6:55am Five minutes before Lyle is scheduled to wake up. Wrist monitors check his pulse to figure out when the best time to stimulate him awake is. Good, he has been asleep for at least eight hours and his heart rate and breathing is almost optimal. A quick traffic check confirms no need to wake him up early. His water heater starts for his daily morning shower and his thermostat for the bathroom is increased for when he gets out.
7:05am Lyle’s coffee-maker turns on and starts brewing a fresh cup of joe. His fridge checks to make sure he has his usual breakfast ingredients–orange juice, eggs, yogurt, and a banana–and orders more eggs for the next week.
7:35am Lyle departs his house on time and ready for the day ahead because of a refreshing shower and delicious breakfast.
All of this has become possible because of a recent paradigm shift in technology known as the Internet of Things, or as it is most commonly referred to in tech circles and articles, the IoT.

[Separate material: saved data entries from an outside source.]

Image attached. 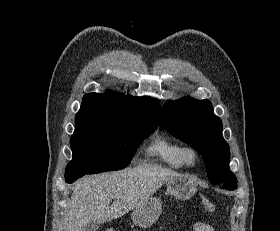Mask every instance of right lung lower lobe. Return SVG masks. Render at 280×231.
I'll return each instance as SVG.
<instances>
[{
	"label": "right lung lower lobe",
	"instance_id": "right-lung-lower-lobe-1",
	"mask_svg": "<svg viewBox=\"0 0 280 231\" xmlns=\"http://www.w3.org/2000/svg\"><path fill=\"white\" fill-rule=\"evenodd\" d=\"M85 174L83 173H65V180L68 183H73L75 180L78 178L84 176Z\"/></svg>",
	"mask_w": 280,
	"mask_h": 231
}]
</instances>
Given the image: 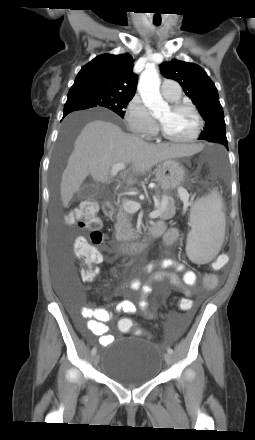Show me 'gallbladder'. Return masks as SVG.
Listing matches in <instances>:
<instances>
[{"label":"gallbladder","mask_w":255,"mask_h":440,"mask_svg":"<svg viewBox=\"0 0 255 440\" xmlns=\"http://www.w3.org/2000/svg\"><path fill=\"white\" fill-rule=\"evenodd\" d=\"M97 192H98L97 185L93 183H86L79 189L76 198L77 199L92 198L97 194Z\"/></svg>","instance_id":"bac80fb5"}]
</instances>
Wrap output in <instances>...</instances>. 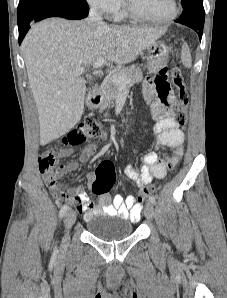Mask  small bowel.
I'll return each mask as SVG.
<instances>
[{"label": "small bowel", "mask_w": 227, "mask_h": 298, "mask_svg": "<svg viewBox=\"0 0 227 298\" xmlns=\"http://www.w3.org/2000/svg\"><path fill=\"white\" fill-rule=\"evenodd\" d=\"M168 77H170L169 69H160L156 78L154 80L148 79L143 88L145 100L150 106L147 114L152 115L155 122L151 128L152 133L155 135V148L171 147L175 150L172 156L166 160L161 159L156 152L144 154L141 158L142 166L139 171L131 165L125 167V176L140 188L149 185L153 179L164 178L167 171L174 168L184 154L185 134L173 116L176 97L174 91H170L171 82H169ZM72 150V146H52L51 150L41 154L38 158L40 171L52 193L55 194V186H51V183L56 181L58 189L76 198L73 203L80 212L84 213L86 220L102 214L105 216H118L133 222L138 221L142 205L135 203L133 197L124 198L121 195L111 197L105 193L99 195L98 203L94 204L89 201L85 189L81 185L68 192L66 191V186L57 181V178L75 171L78 168V163L70 162L62 166L57 159L69 156ZM95 151L96 146L94 144L86 146L81 152L80 161L82 163L88 162ZM94 177L95 174H88L90 182L94 180Z\"/></svg>", "instance_id": "obj_1"}]
</instances>
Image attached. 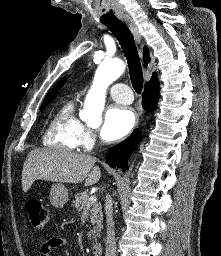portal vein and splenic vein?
Returning <instances> with one entry per match:
<instances>
[{"mask_svg":"<svg viewBox=\"0 0 221 256\" xmlns=\"http://www.w3.org/2000/svg\"><path fill=\"white\" fill-rule=\"evenodd\" d=\"M89 201H90V202H97V197H96V195H92V196L89 198Z\"/></svg>","mask_w":221,"mask_h":256,"instance_id":"18ae733b","label":"portal vein and splenic vein"}]
</instances>
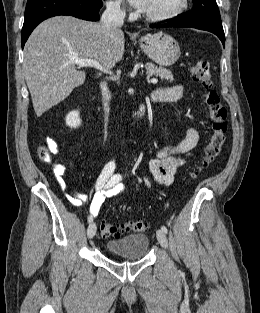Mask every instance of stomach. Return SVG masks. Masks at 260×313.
I'll use <instances>...</instances> for the list:
<instances>
[{"label":"stomach","instance_id":"obj_1","mask_svg":"<svg viewBox=\"0 0 260 313\" xmlns=\"http://www.w3.org/2000/svg\"><path fill=\"white\" fill-rule=\"evenodd\" d=\"M140 45L145 54L161 67L173 65L181 55L177 41L162 32L142 37Z\"/></svg>","mask_w":260,"mask_h":313}]
</instances>
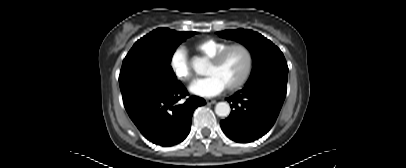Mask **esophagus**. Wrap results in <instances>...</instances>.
Masks as SVG:
<instances>
[{"label":"esophagus","instance_id":"34e87169","mask_svg":"<svg viewBox=\"0 0 406 168\" xmlns=\"http://www.w3.org/2000/svg\"><path fill=\"white\" fill-rule=\"evenodd\" d=\"M206 103L207 104H215L216 103V100L215 99H206Z\"/></svg>","mask_w":406,"mask_h":168}]
</instances>
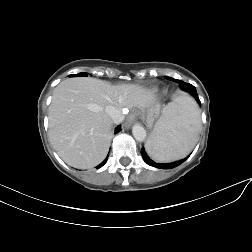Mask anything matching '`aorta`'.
I'll use <instances>...</instances> for the list:
<instances>
[{"mask_svg":"<svg viewBox=\"0 0 252 252\" xmlns=\"http://www.w3.org/2000/svg\"><path fill=\"white\" fill-rule=\"evenodd\" d=\"M132 134L137 141H144L146 138V130L139 124H136L132 128Z\"/></svg>","mask_w":252,"mask_h":252,"instance_id":"obj_1","label":"aorta"}]
</instances>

In 1999, Kevin Ashton, a British technologist who helped to found the Auto-ID Center at the Massachusetts Institute of Technology, coined the term ‘Internet of Things,’ but the idea of devices connecting with each other hails from as far back as the creation of the internet itself. The dawn of the internet age kickstarted an era of growing and shrinking. The amount of information that could be created, stored, and shared grew exponentially with the ability to create and harvest from across the world–or, at least, from across the world wherever servers were at the time. Simultaneously, places and people that once seemed far away and beyond one’s own scope could now be reached and interacted with on a more personal level.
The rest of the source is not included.